L’islam tradizionale africano cerca di resistere, ma la lotta è spesso impari. «Sino a non molto tempo fa - spiega il padre bianco Joseph Stamer, esperto d’Islam subsahariano, già docente del Pisai di Roma, nel dossier pubblicato nel numero di febbraio dalla rivista Mondo e Missione - il marabutto era il perno della vita musulmana. Tutto veniva ricondotto alla sua persona. Nulla veniva fatto senza la sua autorizzazione. Ora sono la moschea e i suoi annessi a divenire il centro della vita comunitaria musulmana.
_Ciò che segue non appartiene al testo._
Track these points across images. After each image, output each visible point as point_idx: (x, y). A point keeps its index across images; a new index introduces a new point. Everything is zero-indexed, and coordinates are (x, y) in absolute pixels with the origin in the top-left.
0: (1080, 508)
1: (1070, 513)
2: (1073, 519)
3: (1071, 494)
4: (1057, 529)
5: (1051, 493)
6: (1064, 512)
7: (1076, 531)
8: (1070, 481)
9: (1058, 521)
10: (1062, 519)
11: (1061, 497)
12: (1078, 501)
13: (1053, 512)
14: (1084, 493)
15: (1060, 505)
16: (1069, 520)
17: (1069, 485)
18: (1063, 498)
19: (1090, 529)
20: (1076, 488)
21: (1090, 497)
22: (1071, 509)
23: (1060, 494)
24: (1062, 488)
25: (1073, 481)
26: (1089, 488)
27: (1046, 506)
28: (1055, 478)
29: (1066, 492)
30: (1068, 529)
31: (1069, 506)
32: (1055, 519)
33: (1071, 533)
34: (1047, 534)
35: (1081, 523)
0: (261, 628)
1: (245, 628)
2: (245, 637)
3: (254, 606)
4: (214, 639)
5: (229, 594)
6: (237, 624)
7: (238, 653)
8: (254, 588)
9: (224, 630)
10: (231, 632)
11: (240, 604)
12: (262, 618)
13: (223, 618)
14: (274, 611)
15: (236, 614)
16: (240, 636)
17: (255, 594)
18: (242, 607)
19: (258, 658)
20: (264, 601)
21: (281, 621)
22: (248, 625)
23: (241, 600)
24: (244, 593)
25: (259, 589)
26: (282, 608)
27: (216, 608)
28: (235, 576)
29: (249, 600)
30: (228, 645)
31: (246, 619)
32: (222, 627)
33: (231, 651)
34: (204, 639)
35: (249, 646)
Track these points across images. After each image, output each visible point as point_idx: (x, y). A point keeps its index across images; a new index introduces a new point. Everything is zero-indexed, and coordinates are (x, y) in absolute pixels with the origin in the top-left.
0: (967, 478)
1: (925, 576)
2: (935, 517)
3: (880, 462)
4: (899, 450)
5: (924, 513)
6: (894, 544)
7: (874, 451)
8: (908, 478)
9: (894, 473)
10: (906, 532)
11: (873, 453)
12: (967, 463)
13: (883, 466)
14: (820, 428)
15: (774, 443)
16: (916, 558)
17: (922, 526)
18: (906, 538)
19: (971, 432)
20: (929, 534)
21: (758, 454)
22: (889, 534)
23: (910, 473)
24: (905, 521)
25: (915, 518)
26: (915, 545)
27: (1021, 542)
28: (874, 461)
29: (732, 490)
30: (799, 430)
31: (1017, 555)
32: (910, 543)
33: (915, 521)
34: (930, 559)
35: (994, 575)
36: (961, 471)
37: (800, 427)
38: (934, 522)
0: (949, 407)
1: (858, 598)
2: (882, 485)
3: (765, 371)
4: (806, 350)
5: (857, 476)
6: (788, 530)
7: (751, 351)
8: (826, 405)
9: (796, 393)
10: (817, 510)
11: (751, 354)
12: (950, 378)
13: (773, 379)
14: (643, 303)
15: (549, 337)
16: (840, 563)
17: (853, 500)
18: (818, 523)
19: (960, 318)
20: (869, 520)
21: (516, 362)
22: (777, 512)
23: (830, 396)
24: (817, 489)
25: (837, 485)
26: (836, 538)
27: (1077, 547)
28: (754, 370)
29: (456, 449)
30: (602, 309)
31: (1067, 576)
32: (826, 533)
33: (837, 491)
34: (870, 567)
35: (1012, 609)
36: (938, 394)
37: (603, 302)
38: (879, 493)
Non deve stupire allora che la moltiplicazione delle moschee sia uno dei segni di questa presa di coscienza musulmana».
L'Islam politico sta penetrando in Africa subsahariana anche attraverso altri canali: la cooperazione bilaterale, le borse di studio, il pellegrinaggio alla Mecca, il commercio e l’immigrazione nei Paesi del Golfo, dove i musulmani africani “purificano” il loro Islam e si preparano a svolgere un ruolo politico ed economico di primo piano nei loro Paesi di origine.
Gli esiti sono contrastanti, se non addirittura allarmanti. Sono innanzitutto gli stessi musulmani a sentirsi a disagio di fronte all’avanzata di una forma d’Islam che riduce progressivamente lo spazio di tolleranza e di accettazione reciproca, coltivato per secoli. Questa è la posta in gioco di un più ampio dibattito sulla strumentalizzazione politica dell’Islam e sul terrorismo internazionale, che in Africa si lega spesso all’avanzata dell’integralismo musulmano ed alla rivendicazione di una “vera” democrazia, che per alcuni dovrebbe coincidere con la “soluzione islamica”.